70’li yıllarda faşizme karşı sokak sokak dövüşen devrimcilerin bayrağında “Kızıldere Son Değil Savaş Sürüyor!” yazıyordu. 12 Eylül faşizminin cellatlarına meydan okurken Necdet Adalı’nın dilinde Kızıldere’de haykırılan sloganlar vardı. Devrimci Sol önderlerinden Sabahat Karataş’ın Çifte Havuzlar’da düşman güçleri tarafından kuşatılığında ortaya koyduğu devrimci cüret ve direnişte Kızıldere’nin silinmez izleri vardı.

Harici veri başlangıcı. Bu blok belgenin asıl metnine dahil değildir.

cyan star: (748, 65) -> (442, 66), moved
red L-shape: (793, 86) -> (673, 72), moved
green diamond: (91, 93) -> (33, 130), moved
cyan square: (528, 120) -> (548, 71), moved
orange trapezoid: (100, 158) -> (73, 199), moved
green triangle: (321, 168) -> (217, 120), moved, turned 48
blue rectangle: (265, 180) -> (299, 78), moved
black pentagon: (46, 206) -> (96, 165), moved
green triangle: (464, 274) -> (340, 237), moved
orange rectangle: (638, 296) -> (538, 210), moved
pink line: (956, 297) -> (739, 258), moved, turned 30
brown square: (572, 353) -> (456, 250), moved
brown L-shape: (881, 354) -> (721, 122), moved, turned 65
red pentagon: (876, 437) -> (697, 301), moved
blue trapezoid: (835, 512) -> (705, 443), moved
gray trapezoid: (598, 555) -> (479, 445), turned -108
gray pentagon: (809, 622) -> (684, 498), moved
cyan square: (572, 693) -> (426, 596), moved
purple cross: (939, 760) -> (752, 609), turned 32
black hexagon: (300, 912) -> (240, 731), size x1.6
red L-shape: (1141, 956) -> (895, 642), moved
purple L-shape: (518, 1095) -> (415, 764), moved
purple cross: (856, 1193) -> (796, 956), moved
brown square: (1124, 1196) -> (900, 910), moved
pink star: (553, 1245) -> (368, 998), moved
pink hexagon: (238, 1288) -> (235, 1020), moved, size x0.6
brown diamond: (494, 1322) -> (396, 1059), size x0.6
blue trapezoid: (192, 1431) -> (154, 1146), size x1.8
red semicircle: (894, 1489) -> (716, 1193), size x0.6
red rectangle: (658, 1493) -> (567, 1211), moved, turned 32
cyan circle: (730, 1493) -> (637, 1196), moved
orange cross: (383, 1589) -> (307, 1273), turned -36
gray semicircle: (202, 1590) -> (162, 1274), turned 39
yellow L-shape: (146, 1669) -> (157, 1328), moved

Orhan Yılmazkaya Bostancı’da düşman güçlerine karşı çatışırken “Teslim olmayan bir özel devrimci kuşağına layık olmaya çalışacağım” dediğinde hem Kızıldere direnişine hem de bu direnişle beslenecek yeni kuşak devrimcilere işaret ediyordu. Kızıldere direnişi böylesine güçlü bir devrimci mesaja sahipti. Türkiye’de devrimciliği geliştirmek isteyenler bu mesajla mutlaka buluşuyordu. Kızıldere’nin devrimci mesajının kapsama alanı Kürt halkının PKK önderliğinde geliştirdiği ulusal-demokratik mücadeleden Alevi halkının eşit yurttaşlık mücadelesine uzanıyordu.

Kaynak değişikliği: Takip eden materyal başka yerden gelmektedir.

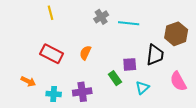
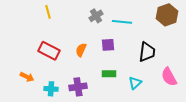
brown hexagon: (176, 34) -> (167, 15), moved
purple square: (130, 64) -> (108, 45), moved
green rectangle: (115, 78) -> (109, 74), turned -56

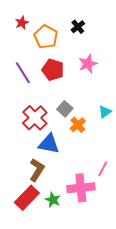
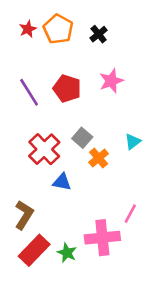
orange pentagon: (46, 37) -> (58, 29), moved
blue triangle: (49, 144) -> (62, 182), size x0.7
brown L-shape: (37, 170) -> (24, 215), moved

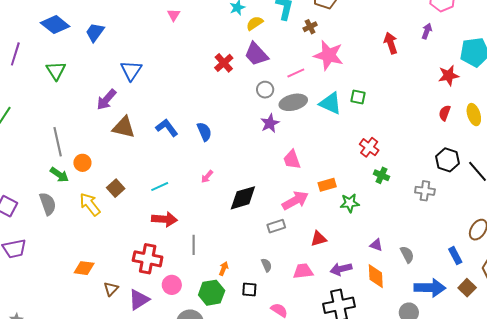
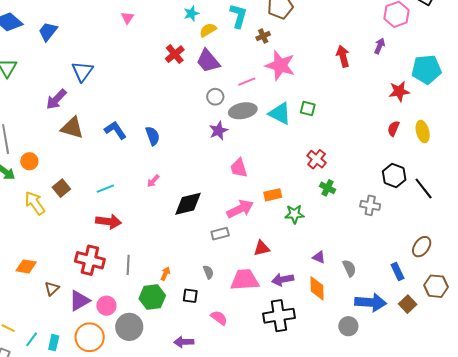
red cross: (224, 63) -> (175, 54), moved
gray line: (194, 245) -> (128, 265), moved
pink trapezoid: (303, 271) -> (245, 280), size x1.4
pink circle: (172, 285) -> (106, 306), moved

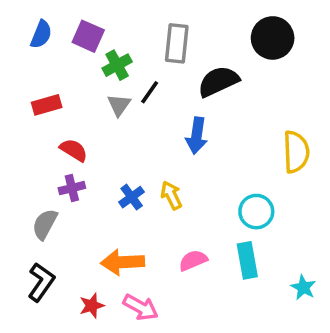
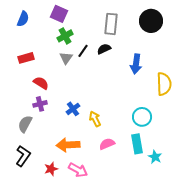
purple square: (88, 36) -> (59, 14), moved
gray rectangle: (177, 43) -> (111, 24), moved
black semicircle: (218, 81) -> (104, 49), moved, size x0.6
blue arrow: (197, 136) -> (136, 64), moved
yellow arrow: (171, 195) -> (95, 119), moved
cyan star: (303, 287) -> (155, 157), moved

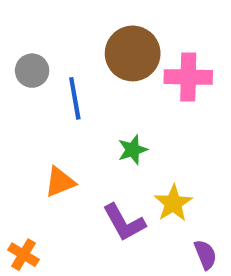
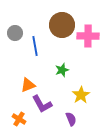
purple L-shape: (124, 223) -> (42, 104), moved
orange cross: (23, 255) -> (19, 119), moved
purple semicircle: (205, 255) -> (71, 119), moved

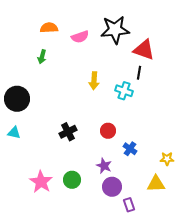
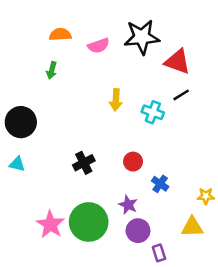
black line: (139, 73) -> (181, 95), moved, turned 48
green circle: (72, 180) -> (89, 222), size x1.8

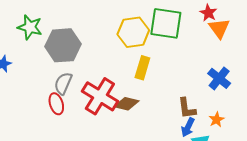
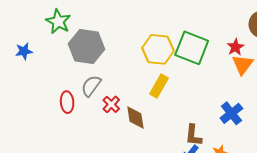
gray semicircle: (63, 83) -> (91, 86), moved
red cross: (100, 96) -> (111, 104), size x0.5
brown diamond: (126, 104) -> (135, 118), turned 55

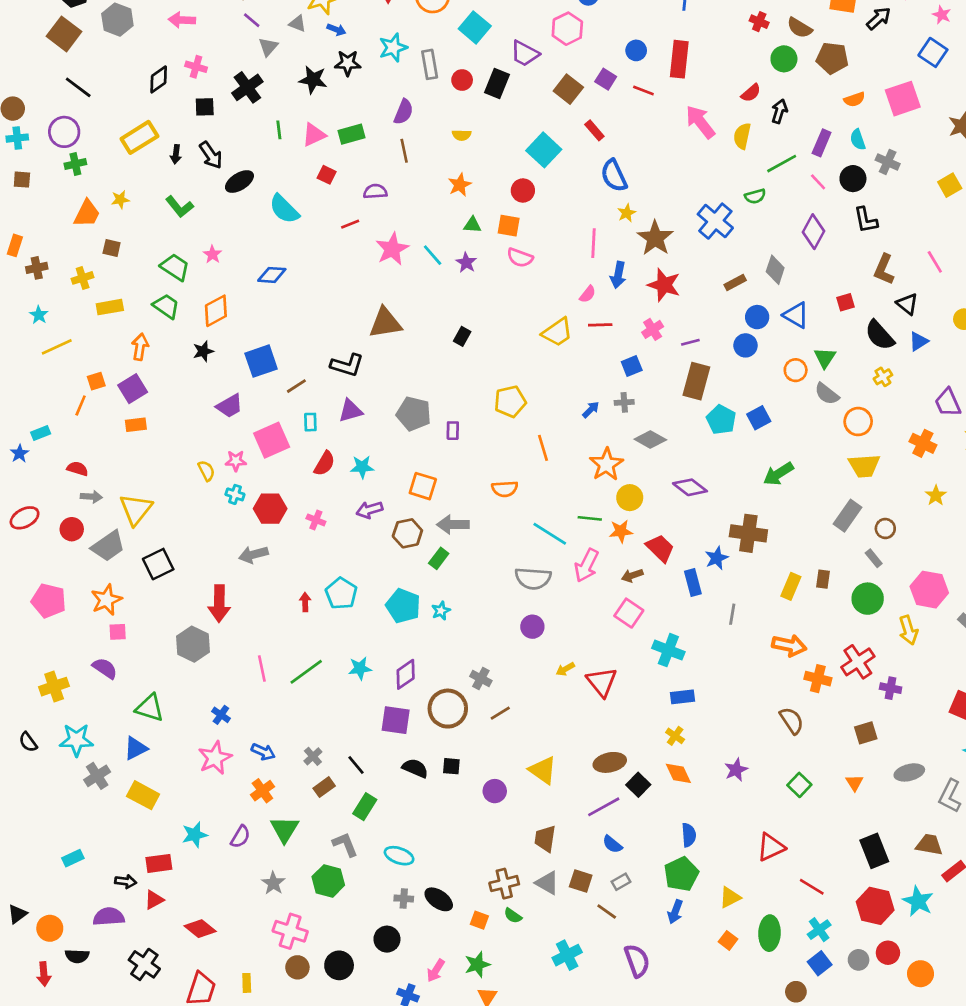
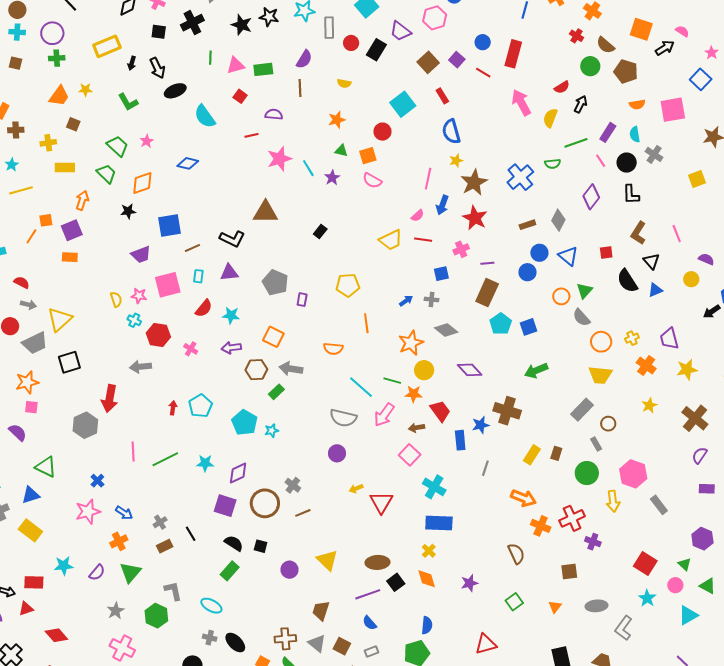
orange square: (509, 226) -> (368, 156), turned -36
yellow cross: (883, 377) -> (632, 338), moved
blue rectangle: (683, 697) -> (439, 523), size x1.5
green rectangle: (365, 807) -> (230, 571), moved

“Kızıldere Son Değil Savaş Sürüyor” sloganı Rojava’da DAİŞ çetelerine karşı ölümcül bir mücadele veren Kürt halkıyla siper yoldaşlığı yapan Türkiyeli devrimcilerin pratiğinde bir kez daha ete kemiğe büründü. “Savaş sürüyordu” ve soyut sözlerde değil gerçek bir savaşın ölümcül koşullarında…

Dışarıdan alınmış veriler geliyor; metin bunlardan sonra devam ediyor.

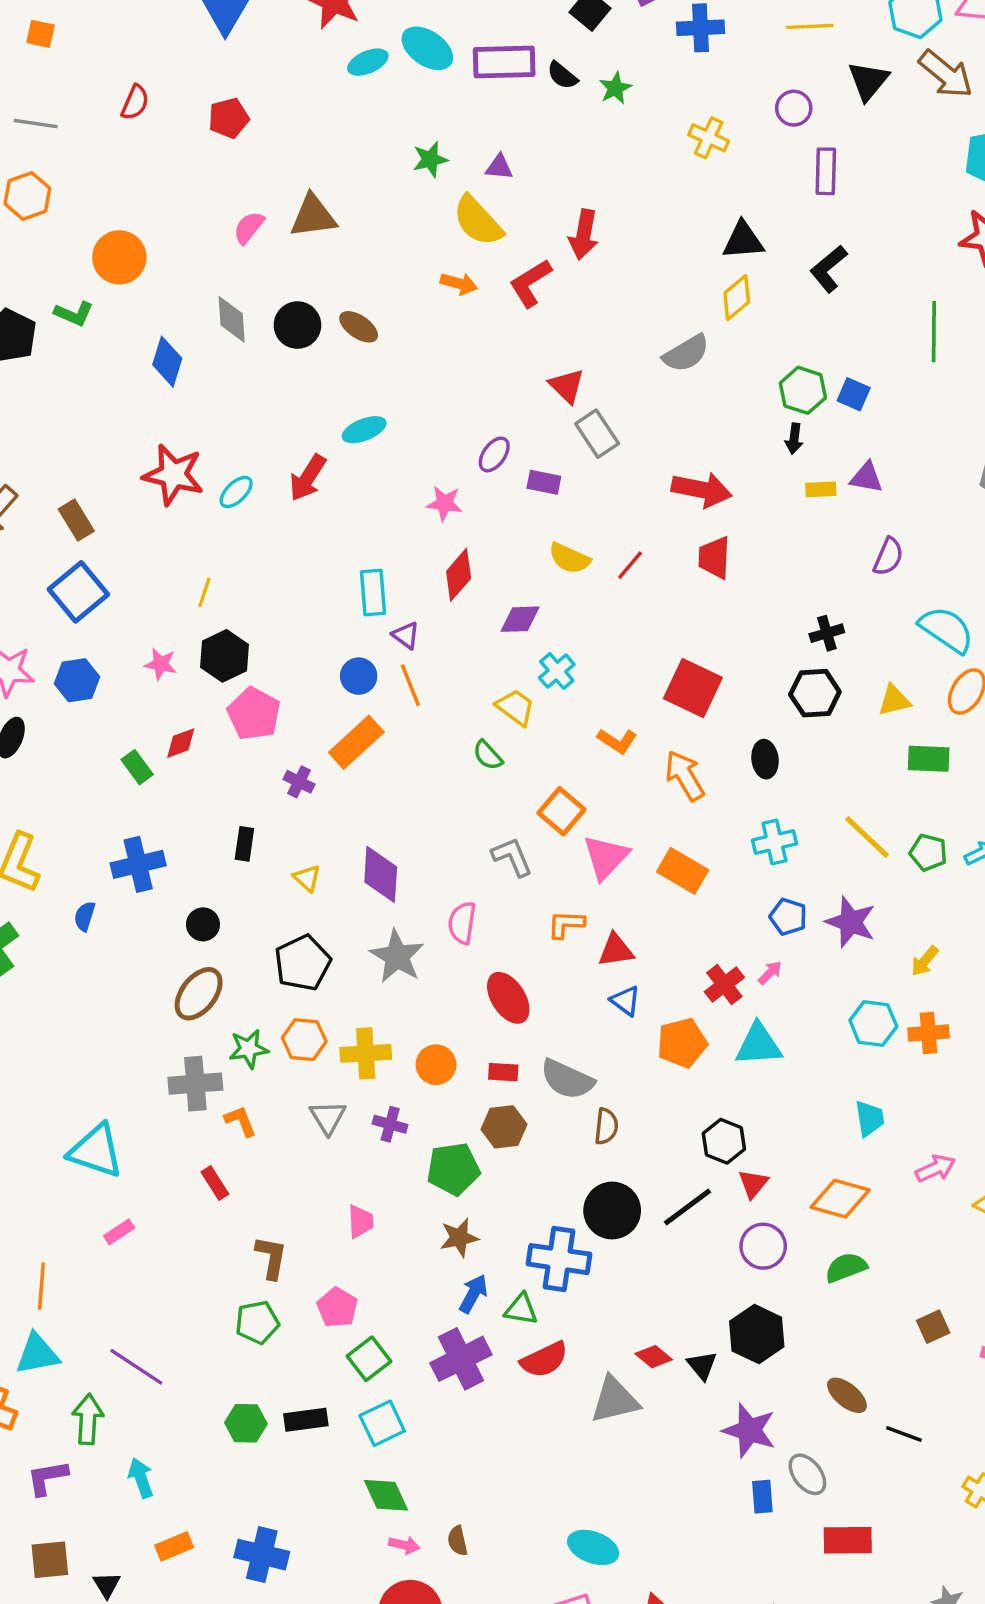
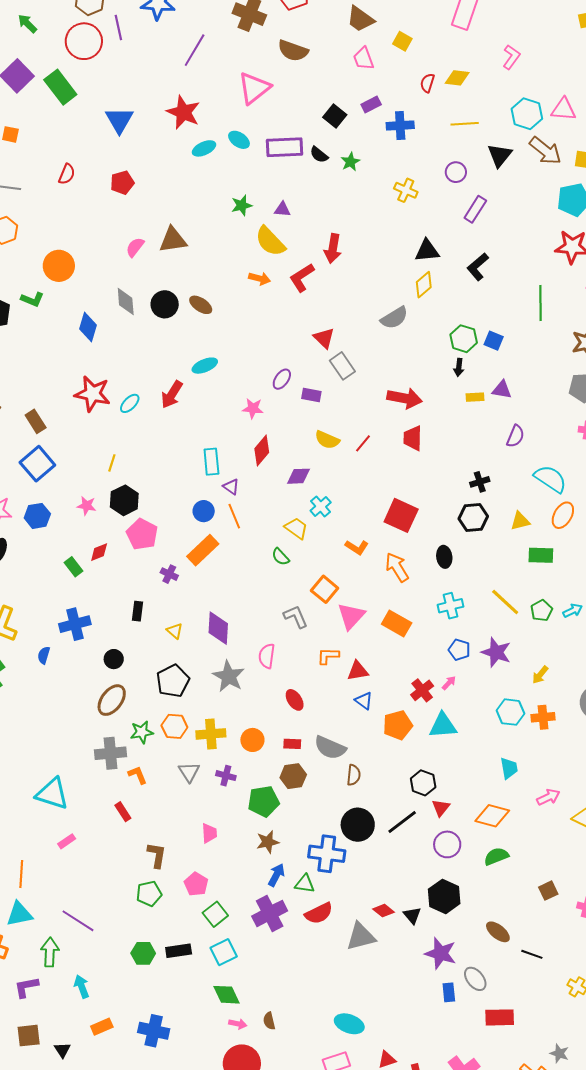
cyan ellipse: (427, 48) -> (239, 140), size x0.7
purple rectangle: (826, 171) -> (475, 209), turned 32
green pentagon: (928, 852) -> (541, 611), turned 30
red ellipse: (508, 998) -> (295, 700), size x0.7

50 yıl önce Denizler’in idamını engellemek için kendini feda pahasına ekilen birleşik mücadele tohumu, filizlendi, boy verdi. Bugün Kürdistan dağlarından, Türkiye metropollerine uzanan birleşik devrimci savaş hattı Denizlerin, Mahirlerin, İboların, Kemallerin ortak geleceğini inşa ediyor. Ve daha dün Kadıköy’de yüzlerce kişilik kuşatma altında yankılanan “Kızıldere son değil savaş sürüyor”  sloganı aynı iradeyi yeniden yeniden doğuruyor.

50 yılda sayısız devrimci Mahirleşti. Böyle bir irade ancak zafere olan netlikten gelir. Devrimin kaçınılmaz zaferine olan bağlılıktan. İşte Mahir’in sesi, tarihin çağrısını yineliyor; “Onların bugün büyük görünen güçleri ve imkanları bizlere vız gelir. Onlar bir avuç, biz ise milyonlarız. Kaybedeceğimiz hiçbir şey yoktur ama kazanacağımız koca bir dünya vardır.”